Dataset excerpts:
========
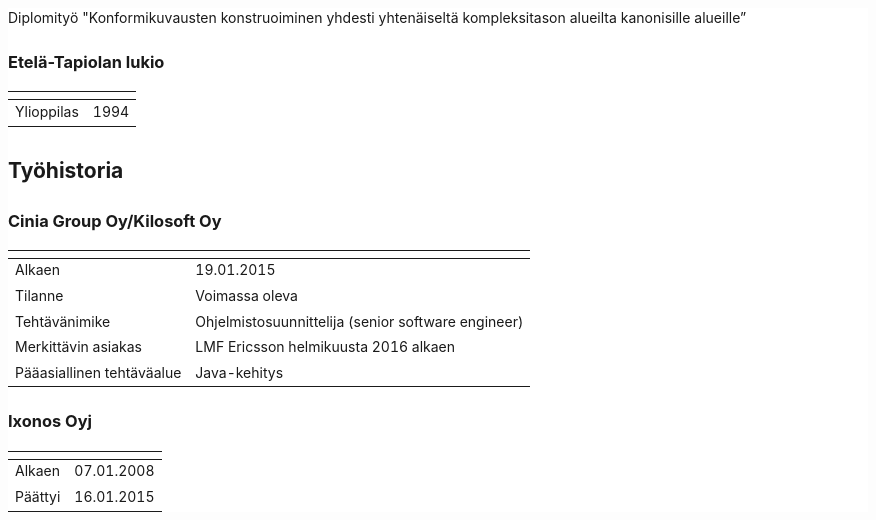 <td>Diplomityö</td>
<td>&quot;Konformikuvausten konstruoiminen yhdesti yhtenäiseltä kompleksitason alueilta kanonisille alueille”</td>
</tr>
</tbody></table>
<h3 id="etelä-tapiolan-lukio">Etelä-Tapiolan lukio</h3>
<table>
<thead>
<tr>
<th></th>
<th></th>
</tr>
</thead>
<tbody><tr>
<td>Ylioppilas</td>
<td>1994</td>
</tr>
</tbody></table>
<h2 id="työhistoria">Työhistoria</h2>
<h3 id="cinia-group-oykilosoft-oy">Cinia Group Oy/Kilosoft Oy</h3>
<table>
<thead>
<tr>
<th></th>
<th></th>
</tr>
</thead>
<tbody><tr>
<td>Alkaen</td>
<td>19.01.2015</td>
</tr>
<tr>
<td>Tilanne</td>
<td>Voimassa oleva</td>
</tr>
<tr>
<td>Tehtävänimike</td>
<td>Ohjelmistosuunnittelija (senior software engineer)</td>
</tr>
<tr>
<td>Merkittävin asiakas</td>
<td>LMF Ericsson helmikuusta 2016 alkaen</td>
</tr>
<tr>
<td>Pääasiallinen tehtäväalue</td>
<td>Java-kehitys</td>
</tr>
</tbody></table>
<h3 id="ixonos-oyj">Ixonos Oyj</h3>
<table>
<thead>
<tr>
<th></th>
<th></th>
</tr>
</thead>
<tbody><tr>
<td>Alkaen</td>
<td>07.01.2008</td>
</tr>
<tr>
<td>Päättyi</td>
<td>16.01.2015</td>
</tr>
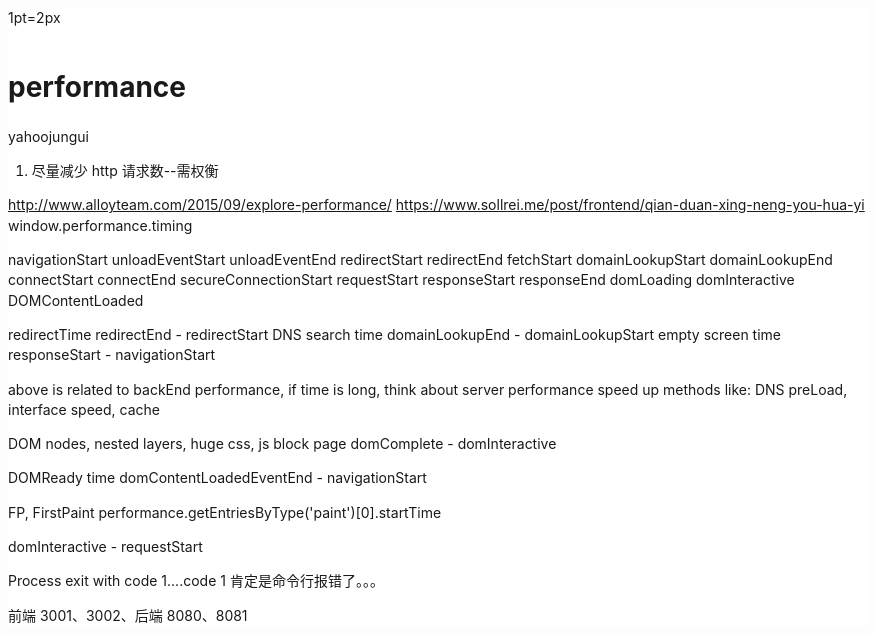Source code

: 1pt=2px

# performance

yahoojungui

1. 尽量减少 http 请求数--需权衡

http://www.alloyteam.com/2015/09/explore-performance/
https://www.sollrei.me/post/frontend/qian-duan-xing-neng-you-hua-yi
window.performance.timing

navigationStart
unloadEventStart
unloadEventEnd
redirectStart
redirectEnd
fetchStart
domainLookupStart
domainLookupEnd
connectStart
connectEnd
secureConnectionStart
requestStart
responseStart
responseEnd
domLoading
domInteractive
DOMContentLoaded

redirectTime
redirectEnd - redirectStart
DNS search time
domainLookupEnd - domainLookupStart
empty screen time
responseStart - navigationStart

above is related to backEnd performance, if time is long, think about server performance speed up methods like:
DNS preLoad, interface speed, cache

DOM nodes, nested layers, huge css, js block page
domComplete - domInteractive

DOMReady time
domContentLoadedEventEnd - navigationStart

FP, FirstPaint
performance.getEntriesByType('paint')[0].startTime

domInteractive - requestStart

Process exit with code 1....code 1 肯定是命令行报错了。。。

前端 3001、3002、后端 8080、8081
========
- _THE PROBLEM_
Once the line containing "<td>Pääasiallinen tehtäväalue</td>" is found in the records above, it and every line after it up to the last must be repeated exactly, without pictures.

- _WRITTEN RESPONSE_
<td>Pääasiallinen tehtäväalue</td>
<td>Java-kehitys</td>
</tr>
</tbody></table>
<h3 id="ixonos-oyj">Ixonos Oyj</h3>
<table>
<thead>
<tr>
<th></th>
<th></th>
</tr>
</thead>
<tbody><tr>
<td>Alkaen</td>
<td>07.01.2008</td>
</tr>
<tr>
<td>Päättyi</td>
<td>16.01.2015</td>
</tr>
Source code

: 1pt=2px

# performance

yahoojungui

1. 尽量减少 http 请求数--需权衡

http://www.alloyteam.com/2015/09/explore-performance/
https://www.sollrei.me/post/frontend/qian-duan-xing-neng-you-hua-yi
window.performance.timing

navigationStart
unloadEventStart
unloadEventEnd
redirectStart
redirectEnd
fetchStart
domainLookupStart
domainLookupEnd
connectStart
connectEnd
secureConnectionStart
requestStart
responseStart
responseEnd
domLoading
domInteractive
DOMContentLoaded

redirectTime
redirectEnd - redirectStart
DNS search time
domainLookupEnd - domainLookupStart
empty screen time
responseStart - navigationStart

above is related to backEnd performance, if time is long, think about server performance speed up methods like:
DNS preLoad, interface speed, cache

DOM nodes, nested layers, huge css, js block page
domComplete - domInteractive

DOMReady time
domContentLoadedEventEnd - navigationStart

FP, FirstPaint
performance.getEntriesByType('paint')[0].startTime

domInteractive - requestStart

Process exit with code 1....code 1 肯定是命令行报错了。。。

前端 3001、3002、后端 8080、8081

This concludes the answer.